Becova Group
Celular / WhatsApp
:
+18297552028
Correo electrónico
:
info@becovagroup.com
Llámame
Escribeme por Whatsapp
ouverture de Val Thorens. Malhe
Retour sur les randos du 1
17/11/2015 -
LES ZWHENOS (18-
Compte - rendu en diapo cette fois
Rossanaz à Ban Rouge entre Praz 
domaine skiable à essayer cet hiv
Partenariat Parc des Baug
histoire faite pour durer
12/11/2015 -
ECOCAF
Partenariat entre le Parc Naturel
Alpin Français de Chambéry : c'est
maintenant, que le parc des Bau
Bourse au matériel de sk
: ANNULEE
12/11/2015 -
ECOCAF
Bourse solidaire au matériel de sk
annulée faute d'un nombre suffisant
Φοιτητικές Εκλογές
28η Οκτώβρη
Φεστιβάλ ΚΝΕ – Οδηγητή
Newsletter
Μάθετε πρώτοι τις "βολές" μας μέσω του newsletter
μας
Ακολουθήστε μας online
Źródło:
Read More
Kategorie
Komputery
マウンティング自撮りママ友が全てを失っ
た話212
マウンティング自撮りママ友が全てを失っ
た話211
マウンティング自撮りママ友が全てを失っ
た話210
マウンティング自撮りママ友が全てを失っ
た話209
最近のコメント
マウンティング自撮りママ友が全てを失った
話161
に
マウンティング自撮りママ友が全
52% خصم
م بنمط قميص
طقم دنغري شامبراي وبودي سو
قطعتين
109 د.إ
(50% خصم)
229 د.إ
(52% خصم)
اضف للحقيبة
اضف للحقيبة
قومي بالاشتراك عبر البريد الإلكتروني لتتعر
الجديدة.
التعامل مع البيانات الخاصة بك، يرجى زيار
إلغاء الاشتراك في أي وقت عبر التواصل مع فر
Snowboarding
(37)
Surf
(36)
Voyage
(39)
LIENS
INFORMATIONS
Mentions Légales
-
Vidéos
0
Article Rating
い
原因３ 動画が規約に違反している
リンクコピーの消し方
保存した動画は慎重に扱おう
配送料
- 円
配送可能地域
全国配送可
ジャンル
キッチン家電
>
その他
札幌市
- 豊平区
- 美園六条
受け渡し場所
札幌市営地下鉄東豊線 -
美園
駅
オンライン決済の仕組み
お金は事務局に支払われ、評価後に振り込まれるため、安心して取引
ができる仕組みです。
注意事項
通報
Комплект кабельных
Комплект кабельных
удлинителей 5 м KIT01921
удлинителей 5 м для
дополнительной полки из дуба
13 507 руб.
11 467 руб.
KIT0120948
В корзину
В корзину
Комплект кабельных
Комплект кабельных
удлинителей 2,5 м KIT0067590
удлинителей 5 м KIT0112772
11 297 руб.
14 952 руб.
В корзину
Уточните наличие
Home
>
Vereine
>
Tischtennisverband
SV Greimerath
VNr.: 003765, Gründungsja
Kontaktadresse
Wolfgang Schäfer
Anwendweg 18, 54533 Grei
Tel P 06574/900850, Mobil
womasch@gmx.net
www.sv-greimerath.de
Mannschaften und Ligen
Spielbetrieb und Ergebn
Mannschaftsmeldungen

WHAT THE EXERCISE ASKS:
What you return must match the records exactly, line for line.

RESPONSE TO THIS TASK:
Becova Group
Celular / WhatsApp
:
+18297552028
Correo electrónico
:
info@becovagroup.com
Llámame
Escribeme por Whatsapp
ouverture de Val Thorens. Malhe
Retour sur les randos du 1
17/11/2015 -
LES ZWHENOS (18-
Compte - rendu en diapo cette fois
Rossanaz à Ban Rouge entre Praz 
domaine skiable à essayer cet hiv
Partenariat Parc des Baug
histoire faite pour durer
12/11/2015 -
ECOCAF
Partenariat entre le Parc Naturel
Alpin Français de Chambéry : c'est
maintenant, que le parc des Bau
Bourse au matériel de sk
: ANNULEE
12/11/2015 -
ECOCAF
Bourse solidaire au matériel de sk
annulée faute d'un nombre suffisant
Φοιτητικές Εκλογές
28η Οκτώβρη
Φεστιβάλ ΚΝΕ – Οδηγητή
Newsletter
Μάθετε πρώτοι τις "βολές" μας μέσω του newsletter
μας
Ακολουθήστε μας online
Źródło:
Read More
Kategorie
Komputery
マウンティング自撮りママ友が全てを失っ
た話212
マウンティング自撮りママ友が全てを失っ
た話211
マウンティング自撮りママ友が全てを失っ
た話210
マウンティング自撮りママ友が全てを失っ
た話209
最近のコメント
マウンティング自撮りママ友が全てを失った
話161
に
マウンティング自撮りママ友が全
52% خصم
م بنمط قميص
طقم دنغري شامبراي وبودي سو
قطعتين
109 د.إ
(50% خصم)
229 د.إ
(52% خصم)
اضف للحقيبة
اضف للحقيبة
قومي بالاشتراك عبر البريد الإلكتروني لتتعر
الجديدة.
التعامل مع البيانات الخاصة بك، يرجى زيار
إلغاء الاشتراك في أي وقت عبر التواصل مع فر
Snowboarding
(37)
Surf
(36)
Voyage
(39)
LIENS
INFORMATIONS
Mentions Légales
-
Vidéos
0
Article Rating
い
原因３ 動画が規約に違反している
リンクコピーの消し方
保存した動画は慎重に扱おう
配送料
- 円
配送可能地域
全国配送可
ジャンル
キッチン家電
>
その他
札幌市
- 豊平区
- 美園六条
受け渡し場所
札幌市営地下鉄東豊線 -
美園
駅
オンライン決済の仕組み
お金は事務局に支払われ、評価後に振り込まれるため、安心して取引
ができる仕組みです。
注意事項
通報
Комплект кабельных
Комплект кабельных
удлинителей 5 м KIT01921
удлинителей 5 м для
дополнительной полки из дуба
13 507 руб.
11 467 руб.
KIT0120948
В корзину
В корзину
Комплект кабельных
Комплект кабельных
удлинителей 2,5 м KIT0067590
удлинителей 5 м KIT0112772
11 297 руб.
14 952 руб.
В корзину
Уточните наличие
Home
>
Vereine
>
Tischtennisverband
SV Greimerath
VNr.: 003765, Gründungsja
Kontaktadresse
Wolfgang Schäfer
Anwendweg 18, 54533 Grei
Tel P 06574/900850, Mobil
womasch@gmx.net
www.sv-greimerath.de
Mannschaften und Ligen
Spielbetrieb und Ergebn
Mannschaftsmeldungen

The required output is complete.